**To do:** Identify each line in the rows below that contains the word "Which", treating uppercase and lowercase as different, and copy every such line in full.

==== Records provided

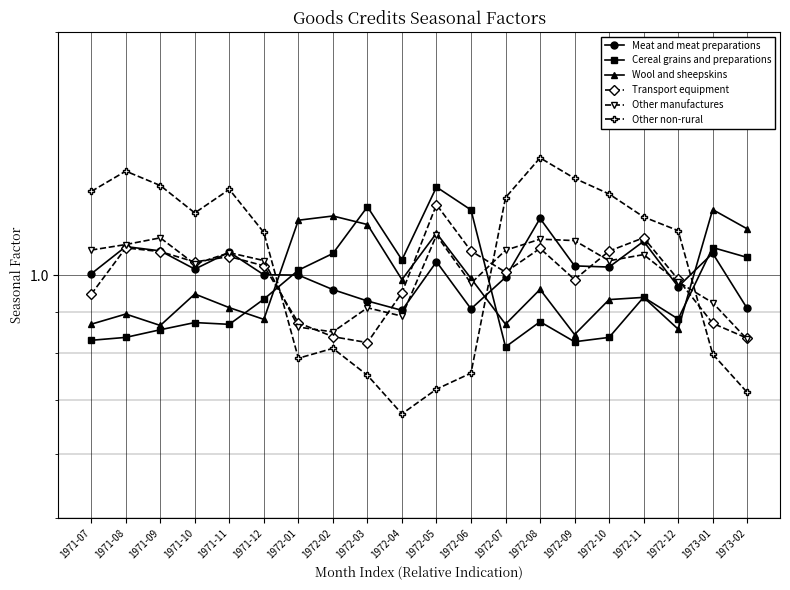

What is the difference between the maximum and minimum values in the Transport equipment series?

0.4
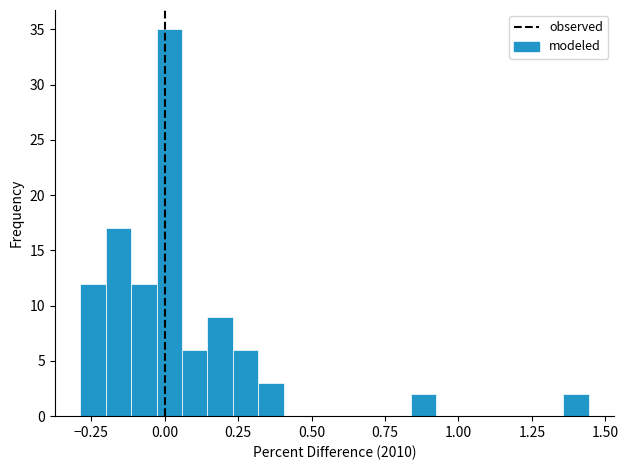

Around what value on the x-axis is the tallest bar? Give the approximate position of its centre, as read against the axis.

0.00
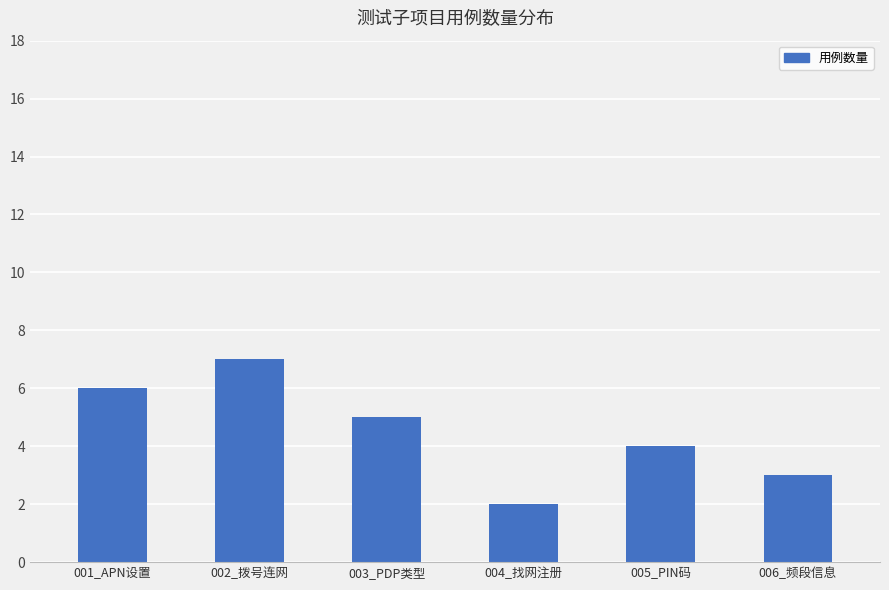

What position from the left is 005_PIN码?

5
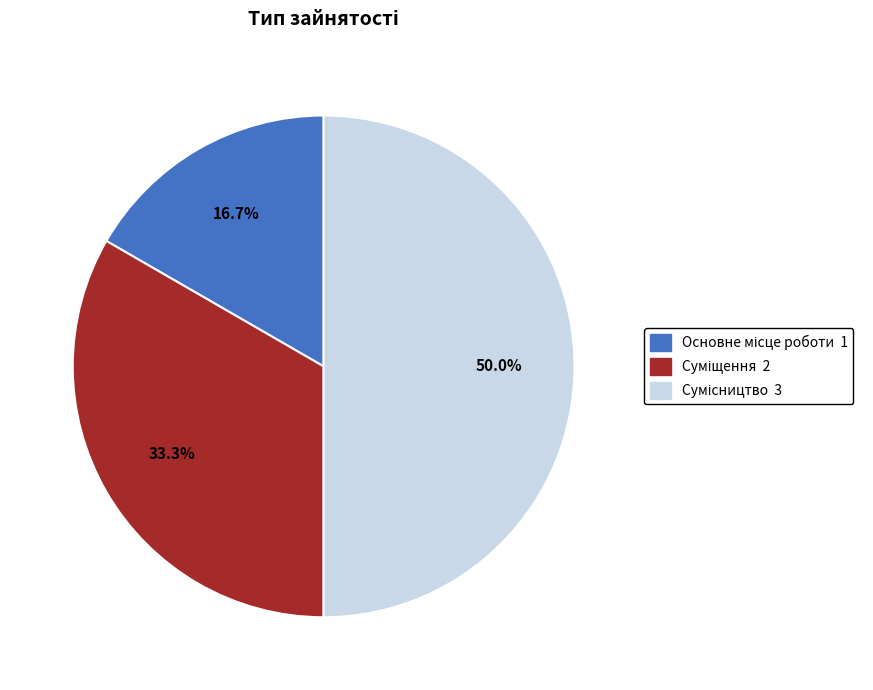

Count the number of slices in the pie.

3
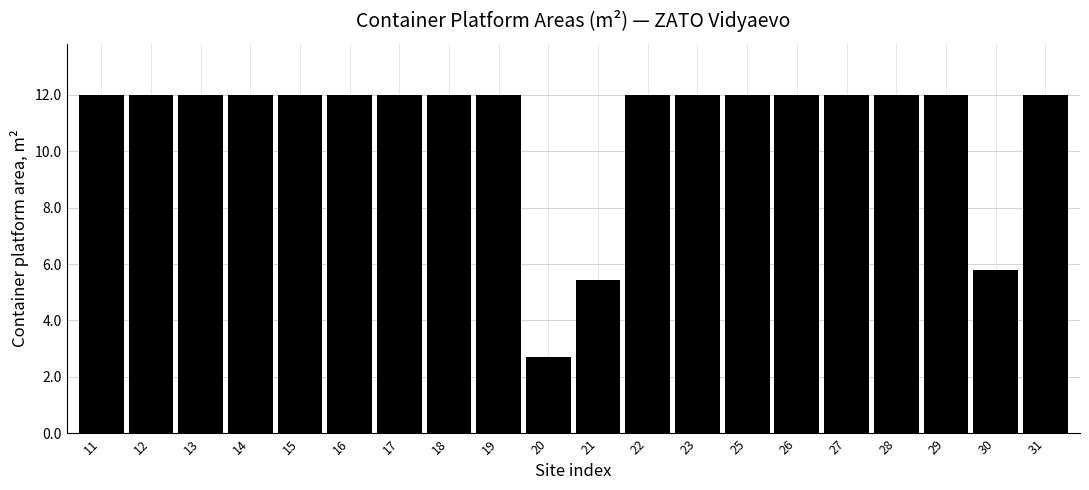

Reading left to right, extract all data points from this chart.

11=12.0	12=12.0	13=12.0	14=12.0	15=12.0	16=12.0	17=12.0	18=12.0	19=12.0	20=2.7	21=5.4	22=12.0	23=12.0	25=12.0	26=12.0	27=12.0	28=12.0	29=12.0	30=5.8	31=12.0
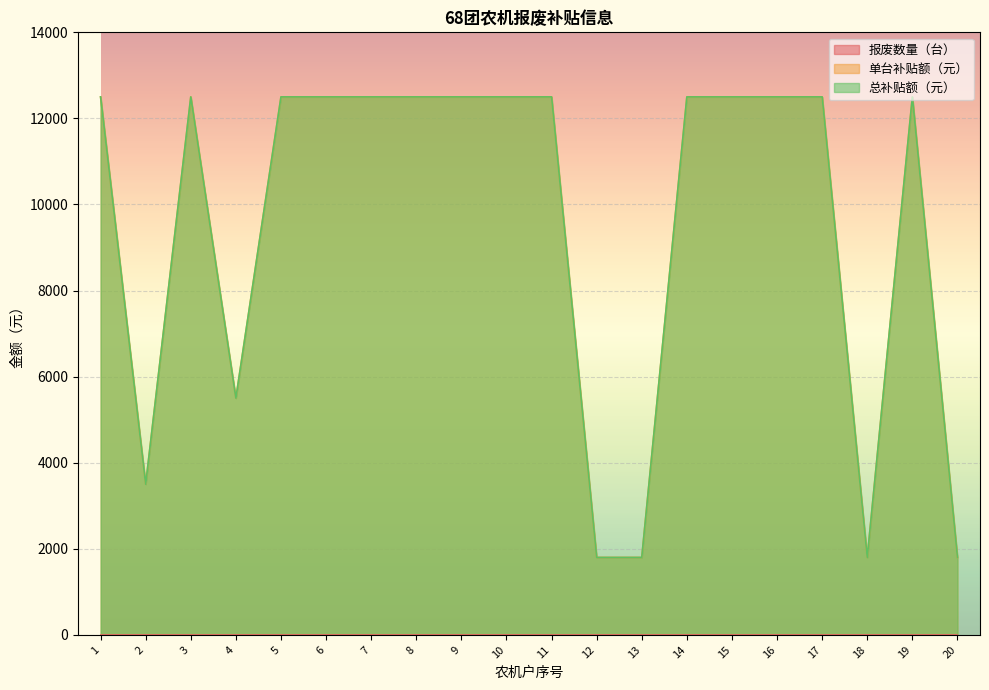

How many 单台补贴额（元） values are between 5500 and 12500?

15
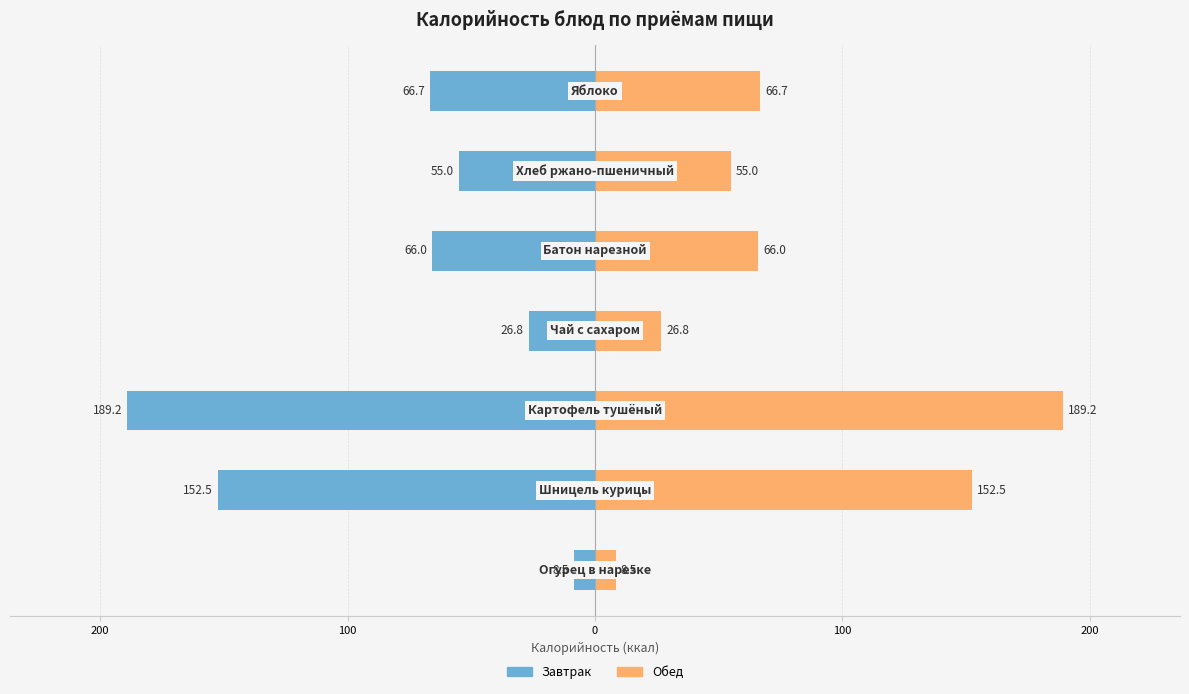

True or false: Завтрак has a value of -26.8 at 0.

True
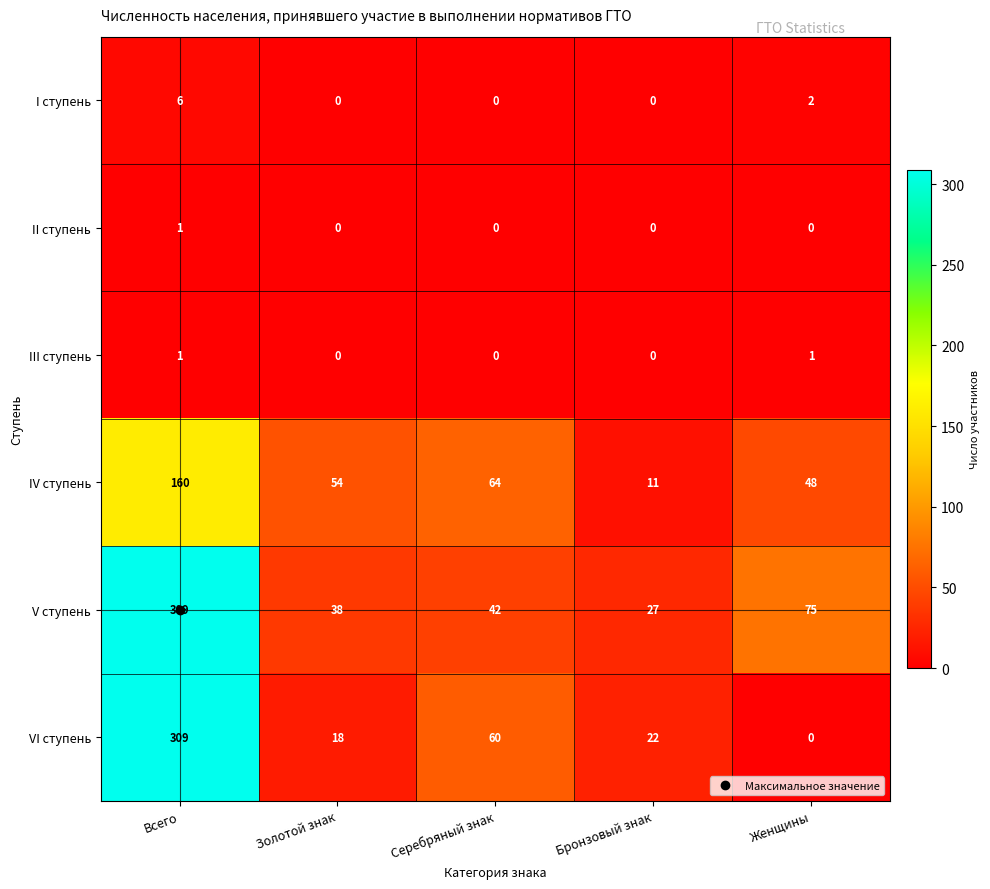

Which series has the widest spread of values?

VI ступень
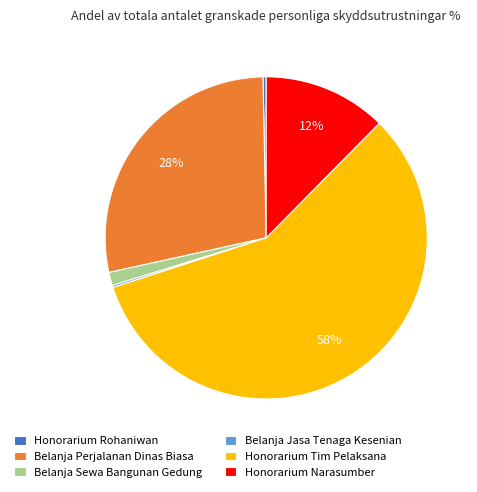

Do Honorarium Narasumber and Honorarium Tim Pelaksana together represent more than half of the pie?

Yes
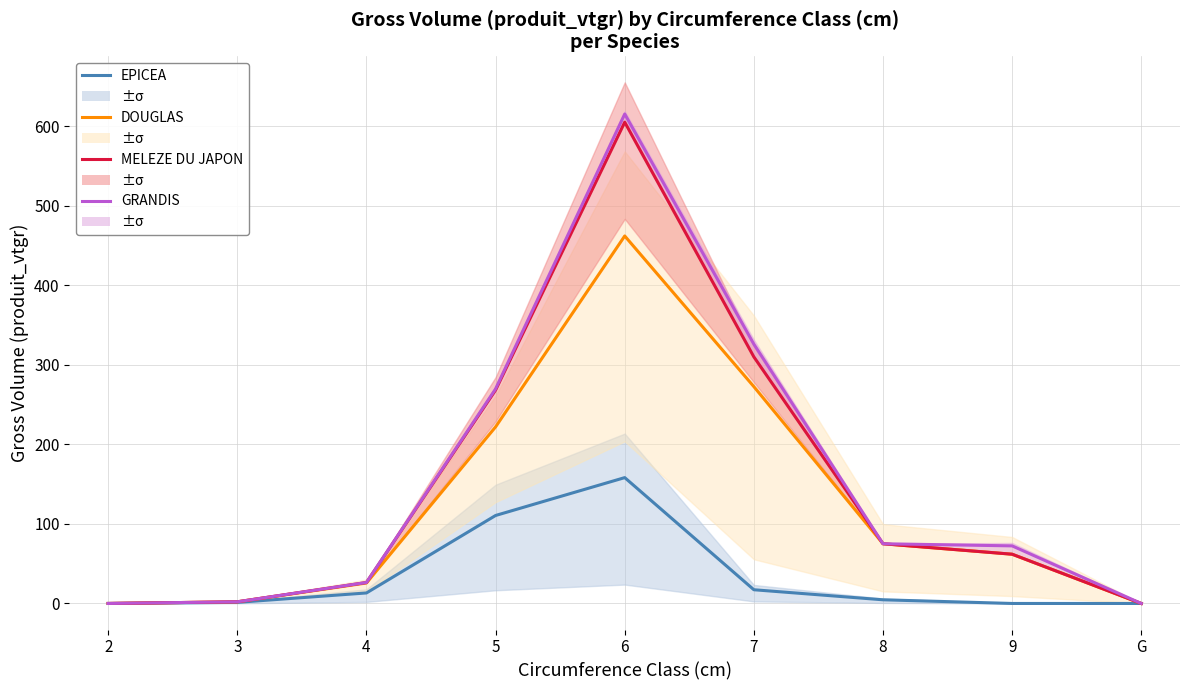

How many values in the DOUGLAS series are below 61?

4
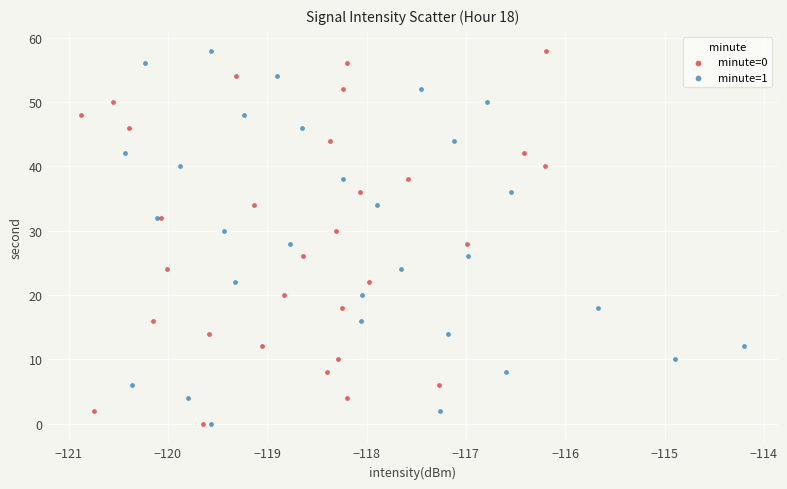

What are all the series names shown in the legend?

minute=0, minute=1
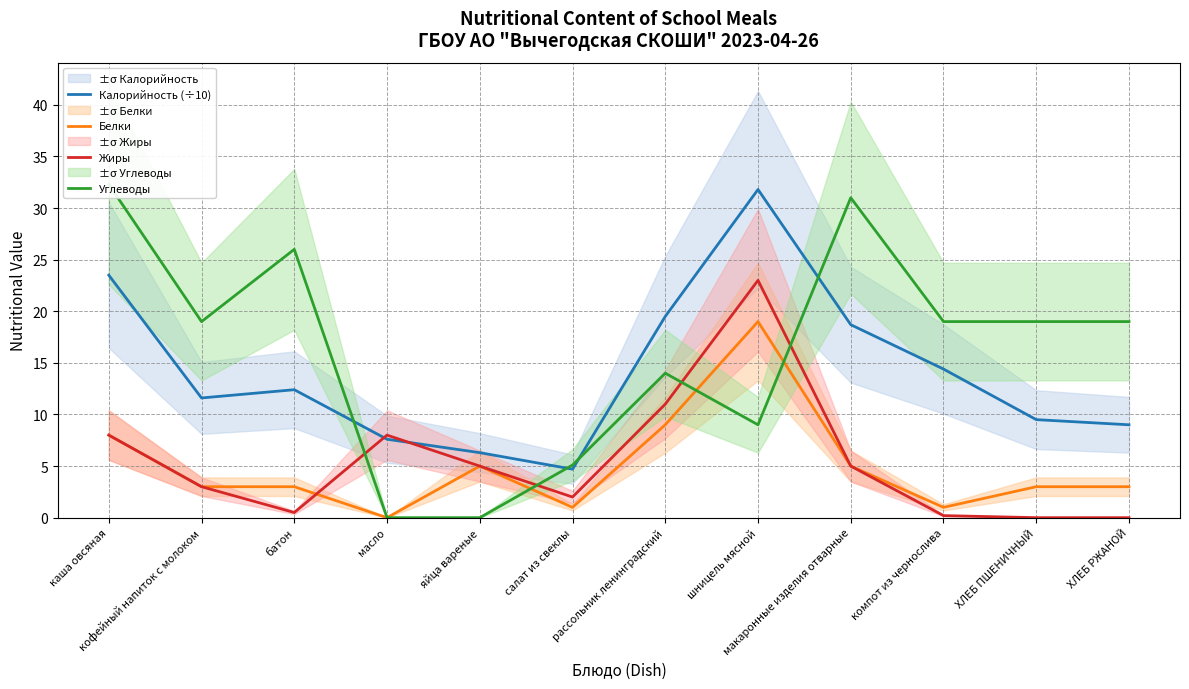

What position from the left is каша овсяная?

1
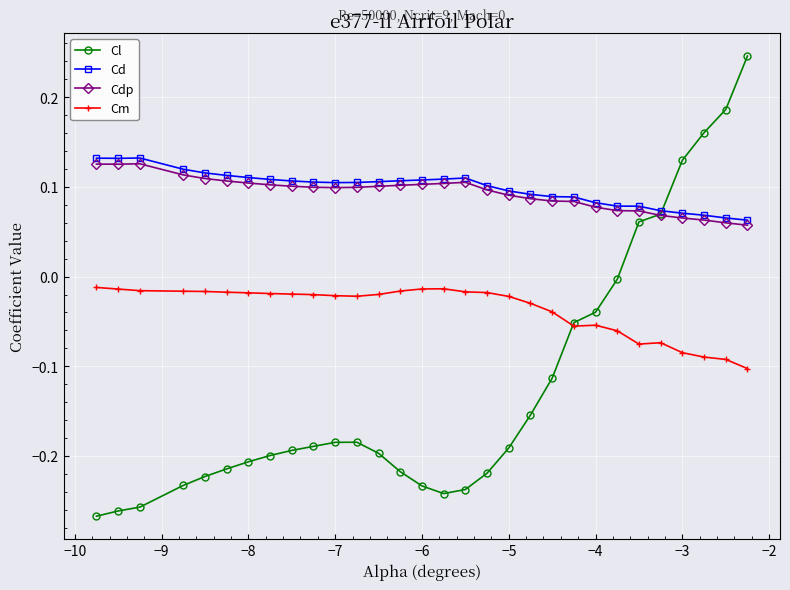

Which series has the largest range (max minus min)?

Cl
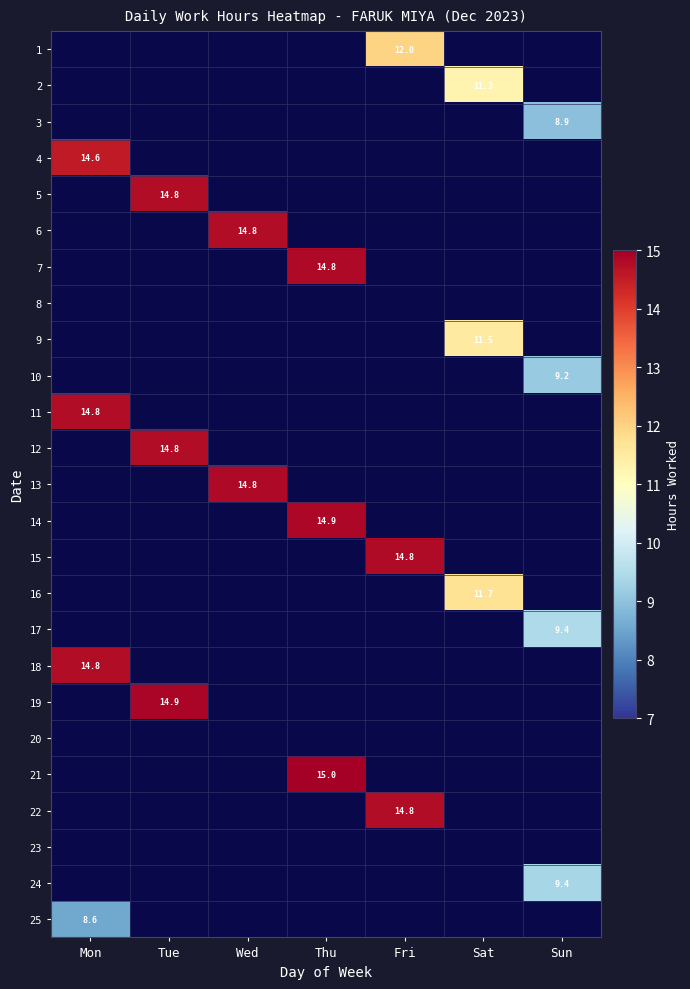

List the series in order of their peak value, highest first.

21, 19, 14, 13, 7, 15, 5, 22, 11, 12, 6, 18, 4, 1, 16, 9, 2, 17, 24, 10, 3, 25, 8, 20, 23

========

**Result of the exercise:**
Which series has the widest spread of values?
Which series has the largest range (max minus min)?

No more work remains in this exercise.